Extrait de page:
Si les luttes religieuses n’y eurent pas le caractère d’acharnement et d’âpreté qu’elles prirent dans certains pays, grâce peut-être à un sentiment de solidarité déjà plus développé qu’ailleurs, elles divisèrent pourtant les cantons pendant de longues années. Les deux confessions eurent leurs héros et leurs martyrs ; comme la plupart des pays d’Europe, la contre-réforme tenta d’y reconquérir le terrain perdu par le catholicisme et ce ne fut que beaucoup plus tard que la Confédération put jouir en paix de la liberté des cultes.

La Réforme en Suisse eut deux centres principaux : Zurich et Genève, deux chefs : Zwingli et Calvin. Elle se répandit d’abord dans la Suisse allemande où les rapports avec les pays germaniques étaient plus nombreux. Précédant même Luther en Allemagne, Zwingli s’élevait contre les abus de l’Église catholique. Il devint bientôt dans la Suisse allemande l’âme du mouvement protestant.

Il était né à Wildhaus, dans le Haut-Toggenbourg, le 1er janvier 1485. Fils d’une famille aisée (son père était maire de la commune), il se distingua de bonne heure par sa rare intelligence et son goût pour l’étude. Il reçut ses premières leçons d’un oncle curé de Wesen. Lorsqu’il eut atteint sa dixième année, on l’envoya à Bâle, puis à Berne. Les dominicains essayèrent de le faire entrer dans leur ordre. Son père, pour le soustraire à leur influence, lui fit continuer ses études à Vienne (1499). Il s’y lia avec plusieurs jeunes gens qui devaient jouer dans la Réforme suisse un rôle plus ou moins important. Il y fit, entre autres, la connaissance de Faber qui fut plus tard l’un des plus ardents adversaires de la Réforme. Il revient à Wildhaus en 1502, d’où il se rendit à Bâle. Tout en continuant ses études à l’université, il enseigna le latin au collège Saint-Martin. Thomas Wittenbach, qui vint à Bâle en 1505, donna à ses études une forte impulsion. Après avoir passé en 1506 ses derniers examens, il fut nommé curé de Glaris.

Entrées enregistrées
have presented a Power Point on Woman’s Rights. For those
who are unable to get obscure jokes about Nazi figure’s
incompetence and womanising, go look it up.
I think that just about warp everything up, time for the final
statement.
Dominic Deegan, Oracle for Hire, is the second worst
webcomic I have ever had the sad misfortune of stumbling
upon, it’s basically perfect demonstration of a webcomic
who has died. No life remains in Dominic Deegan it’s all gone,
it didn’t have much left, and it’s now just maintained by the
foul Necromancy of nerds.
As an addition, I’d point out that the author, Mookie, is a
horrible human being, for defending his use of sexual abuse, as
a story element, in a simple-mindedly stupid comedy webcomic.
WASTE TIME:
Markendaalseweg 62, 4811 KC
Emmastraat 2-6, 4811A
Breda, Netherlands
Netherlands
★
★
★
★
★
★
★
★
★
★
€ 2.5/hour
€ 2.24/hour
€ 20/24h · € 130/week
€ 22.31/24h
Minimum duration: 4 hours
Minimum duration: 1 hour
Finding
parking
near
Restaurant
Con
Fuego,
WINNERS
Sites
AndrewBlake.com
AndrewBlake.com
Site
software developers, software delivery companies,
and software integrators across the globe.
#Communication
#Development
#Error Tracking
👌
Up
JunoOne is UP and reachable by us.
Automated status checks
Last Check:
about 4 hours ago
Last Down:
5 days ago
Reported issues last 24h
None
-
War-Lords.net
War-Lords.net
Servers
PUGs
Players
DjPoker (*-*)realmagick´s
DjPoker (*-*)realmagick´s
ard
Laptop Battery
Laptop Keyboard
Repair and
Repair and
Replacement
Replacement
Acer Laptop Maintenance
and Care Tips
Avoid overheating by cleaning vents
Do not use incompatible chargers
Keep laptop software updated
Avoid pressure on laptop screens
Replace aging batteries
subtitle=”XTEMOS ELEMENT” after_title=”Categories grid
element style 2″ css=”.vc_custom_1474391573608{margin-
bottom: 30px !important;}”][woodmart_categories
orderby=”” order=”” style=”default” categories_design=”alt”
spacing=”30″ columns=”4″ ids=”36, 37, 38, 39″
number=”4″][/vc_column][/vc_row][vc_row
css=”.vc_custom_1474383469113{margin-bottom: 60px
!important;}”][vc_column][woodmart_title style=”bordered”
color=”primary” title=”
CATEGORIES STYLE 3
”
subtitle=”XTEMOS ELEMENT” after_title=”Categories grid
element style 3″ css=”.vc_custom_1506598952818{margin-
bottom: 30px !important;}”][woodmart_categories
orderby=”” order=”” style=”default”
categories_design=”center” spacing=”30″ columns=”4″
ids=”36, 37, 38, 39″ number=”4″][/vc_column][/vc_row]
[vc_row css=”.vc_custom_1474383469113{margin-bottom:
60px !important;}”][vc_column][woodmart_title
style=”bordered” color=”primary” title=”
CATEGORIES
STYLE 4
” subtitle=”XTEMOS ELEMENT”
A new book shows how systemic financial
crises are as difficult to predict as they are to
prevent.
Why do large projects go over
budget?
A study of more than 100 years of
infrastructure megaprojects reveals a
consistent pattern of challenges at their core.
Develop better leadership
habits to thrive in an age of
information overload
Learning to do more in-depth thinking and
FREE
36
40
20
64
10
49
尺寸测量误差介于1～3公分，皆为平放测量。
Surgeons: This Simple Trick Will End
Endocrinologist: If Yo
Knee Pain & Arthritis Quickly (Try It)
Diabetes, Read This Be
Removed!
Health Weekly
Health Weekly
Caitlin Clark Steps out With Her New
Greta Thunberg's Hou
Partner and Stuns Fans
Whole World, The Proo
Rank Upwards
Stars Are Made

Consignes:
**1.** D'après l'extrait sur la Réforme en Suisse, pourquoi le père de Zwingli lui fit-il poursuivre ses études à Vienne ? Répondez en une à trois phrases.
**2.** Selon l'extrait sur la Réforme en Suisse, à quelle charge Zwingli fut-il nommé après avoir passé ses derniers examens en 1506 ?
**3.** Citez, s'il vous plaît, l'extrait sur la Réforme en Suisse à partir des mots « La Réforme en » et jusqu'à « du mouvement protestant. » inclus.

Corrigés ci-dessous:
**1.** Les dominicains essayèrent de faire entrer Zwingli dans leur ordre. Pour le soustraire à leur influence, son père lui fit continuer ses études à Vienne, en 1499.

**2.** Il fut nommé curé de Glaris.

**3.**
La Réforme en Suisse eut deux centres principaux : Zurich et Genève, deux chefs : Zwingli et Calvin. Elle se répandit d’abord dans la Suisse allemande où les rapports avec les pays germaniques étaient plus nombreux. Précédant même Luther en Allemagne, Zwingli s’élevait contre les abus de l’Église catholique. Il devint bientôt dans la Suisse allemande l’âme du mouvement protestant.